Population-scale genomics

  • Dedicated team ready to help with automation setup
  • Some users running single genomes, pushing into 2 genomes per flow cell
  • Simple prep, single Hamilton unit can fill 6 PromethIONs, still Plug-&-Play

PromethION upgrades

  • Marathon chips [with larger reservoir]
  • Hitting the streets in early 2022
  • Orders will migrate towards this; it will be the new norm
  • Working on A100 towers to increase GPU / CPU / RAM / IO
  • P24/P48 tower upgrade

P2 Solo

  • Starter pack from $10.5k
  • Fits nicely along GridION
  • Have reconfigured pricing / packs
  • Human genomes for under $1000

Analysis

  • Everything has moved on since London Calling
  • Getting everything moving smoother, quicker, better
  • Remora - will be able to get methylation at the same time as basecalling
  • Teams are working on bringing this all together - Just want to load your data and the files you want to see come out of the end
  • Ability to load sample, MinKNOW demultiplex, Phase / call SNPs, methylation -> BAM/VCF file and FASTQs

Interpretation

  • Analysis pipelines
  • Research software released on GitHub
  • NextFlow / EPI2ME lab workflows; really clean deployment
  • For analysis on the fly, have regionalised EPI2ME to improve connetivity and speed

Summary

  • Incredibly scalable platform
  • Accuracy has moved enormously over the last 12 months

Release timeline

  • VolTRAX out December
  • P24/P48 upgrades; tower upgrades Q2/Q3 next year
  • Right now native barcoding kit for Q20, PCS kits, single cell protocol
  • Software side: Remora
  • Feature request pinboard
  • Focus to make product as simple to use as possible

Q&A

  • Will short fragment mode work with RNA? Not yet. Actively working in the background.
  • Protein sequencing? Working on it, long-standing relationships with academics, not quite ready for prime time.
  • Adaptive sampling? Nothing released for PromethION, requires firmware update behind the scenes.
  • Will old kits work on R10.4? Currently supported for Kit 12, working on compatibility; different configs to run.
  • Will R10.4 / q20 need refuelling? No.
  • Accuracy - will it vary according to the sample type? Shouldn't vary, but it may well do. For example, base modifications in plant DNA; some interesting science to be done there.
  • Would R10.4 be recommended for all DNA? More accurate in most cases, but still some reasons for R9. We will keep supporting R9
  • Duplex vs 1D^2 kit? 1D^2 kit is a chemistry that is no longer supplied, worked in a similar way; required modifying the pore, adding additional sequences to the kit. Duplex is more efficient now, have enhanced the natural tendancy of strands to follow each other. Other strand probably returns back into the solution, a small chance it gets back into the pore.
  • 5mC vs 5hmC? Yes, can distinguish, looks biologically plausible.
  • Does web calling need NVIDIA GPU? No, will take all sorts of GPUs.
  • Next plans for increasing basecalling speed Performance engineers are getting through the list, a bit too early to make the cut.
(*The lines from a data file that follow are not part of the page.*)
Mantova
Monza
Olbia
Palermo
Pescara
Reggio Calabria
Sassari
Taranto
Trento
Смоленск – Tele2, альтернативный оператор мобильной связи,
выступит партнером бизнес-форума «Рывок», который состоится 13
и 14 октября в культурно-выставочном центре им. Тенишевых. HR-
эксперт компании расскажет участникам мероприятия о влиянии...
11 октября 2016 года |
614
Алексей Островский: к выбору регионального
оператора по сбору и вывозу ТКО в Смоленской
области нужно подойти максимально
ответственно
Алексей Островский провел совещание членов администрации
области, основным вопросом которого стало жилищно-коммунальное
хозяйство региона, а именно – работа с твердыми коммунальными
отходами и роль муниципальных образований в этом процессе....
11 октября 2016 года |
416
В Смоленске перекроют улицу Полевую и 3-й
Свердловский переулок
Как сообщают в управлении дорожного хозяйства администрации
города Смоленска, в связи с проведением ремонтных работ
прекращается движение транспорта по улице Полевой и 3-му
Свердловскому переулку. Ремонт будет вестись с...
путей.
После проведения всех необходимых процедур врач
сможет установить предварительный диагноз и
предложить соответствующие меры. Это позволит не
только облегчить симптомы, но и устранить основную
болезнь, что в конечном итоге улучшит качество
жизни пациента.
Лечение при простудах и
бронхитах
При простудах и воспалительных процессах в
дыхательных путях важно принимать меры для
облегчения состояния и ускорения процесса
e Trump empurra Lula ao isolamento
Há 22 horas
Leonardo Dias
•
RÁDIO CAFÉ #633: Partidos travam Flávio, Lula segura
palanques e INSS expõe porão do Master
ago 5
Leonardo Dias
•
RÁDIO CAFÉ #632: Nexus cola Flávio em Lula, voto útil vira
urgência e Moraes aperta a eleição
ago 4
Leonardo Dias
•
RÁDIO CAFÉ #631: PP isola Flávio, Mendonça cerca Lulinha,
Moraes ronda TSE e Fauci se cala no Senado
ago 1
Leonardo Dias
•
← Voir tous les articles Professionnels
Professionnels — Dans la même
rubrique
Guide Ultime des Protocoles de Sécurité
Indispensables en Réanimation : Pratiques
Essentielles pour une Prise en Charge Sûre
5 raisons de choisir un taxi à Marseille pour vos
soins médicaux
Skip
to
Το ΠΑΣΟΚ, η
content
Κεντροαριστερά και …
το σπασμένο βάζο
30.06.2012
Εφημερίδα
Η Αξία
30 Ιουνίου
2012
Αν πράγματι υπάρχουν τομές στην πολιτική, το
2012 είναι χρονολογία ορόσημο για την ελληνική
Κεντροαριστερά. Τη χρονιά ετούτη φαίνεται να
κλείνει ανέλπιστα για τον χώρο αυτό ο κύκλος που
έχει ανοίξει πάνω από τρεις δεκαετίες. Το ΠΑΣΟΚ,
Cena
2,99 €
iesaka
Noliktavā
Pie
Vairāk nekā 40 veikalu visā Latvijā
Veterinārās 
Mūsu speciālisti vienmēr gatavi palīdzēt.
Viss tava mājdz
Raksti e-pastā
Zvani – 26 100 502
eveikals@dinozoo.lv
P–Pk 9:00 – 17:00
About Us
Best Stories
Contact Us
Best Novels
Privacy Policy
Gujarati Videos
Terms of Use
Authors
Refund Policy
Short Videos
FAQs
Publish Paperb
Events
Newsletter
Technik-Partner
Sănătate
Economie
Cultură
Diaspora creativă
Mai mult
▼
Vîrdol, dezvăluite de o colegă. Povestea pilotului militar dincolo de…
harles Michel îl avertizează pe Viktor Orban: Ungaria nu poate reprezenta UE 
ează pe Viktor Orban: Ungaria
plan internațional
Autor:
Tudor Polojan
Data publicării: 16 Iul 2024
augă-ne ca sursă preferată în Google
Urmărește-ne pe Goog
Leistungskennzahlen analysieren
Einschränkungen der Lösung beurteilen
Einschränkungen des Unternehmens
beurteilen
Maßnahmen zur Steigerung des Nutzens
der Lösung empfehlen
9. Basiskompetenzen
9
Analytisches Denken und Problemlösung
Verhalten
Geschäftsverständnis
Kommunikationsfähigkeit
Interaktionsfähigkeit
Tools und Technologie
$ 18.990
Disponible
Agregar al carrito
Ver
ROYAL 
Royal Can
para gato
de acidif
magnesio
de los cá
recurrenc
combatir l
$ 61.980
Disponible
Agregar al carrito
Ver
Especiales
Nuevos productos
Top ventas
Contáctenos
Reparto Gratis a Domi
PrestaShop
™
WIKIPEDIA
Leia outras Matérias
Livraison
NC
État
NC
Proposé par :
Will be added to platforms.
  • What steps can be taken to maximise yield? Many resources on community, master classes. Sample prep, extraction. Tech support, field application specialists.
  • Org.one expanding past red list We're all incredibly passionate about it. Have started with red list, were pushing for proof-of-concept, wanted the ability to generate data anywhere. Website coming out shortly to select breeds and place bid. Other species can be submitted, as people are interested.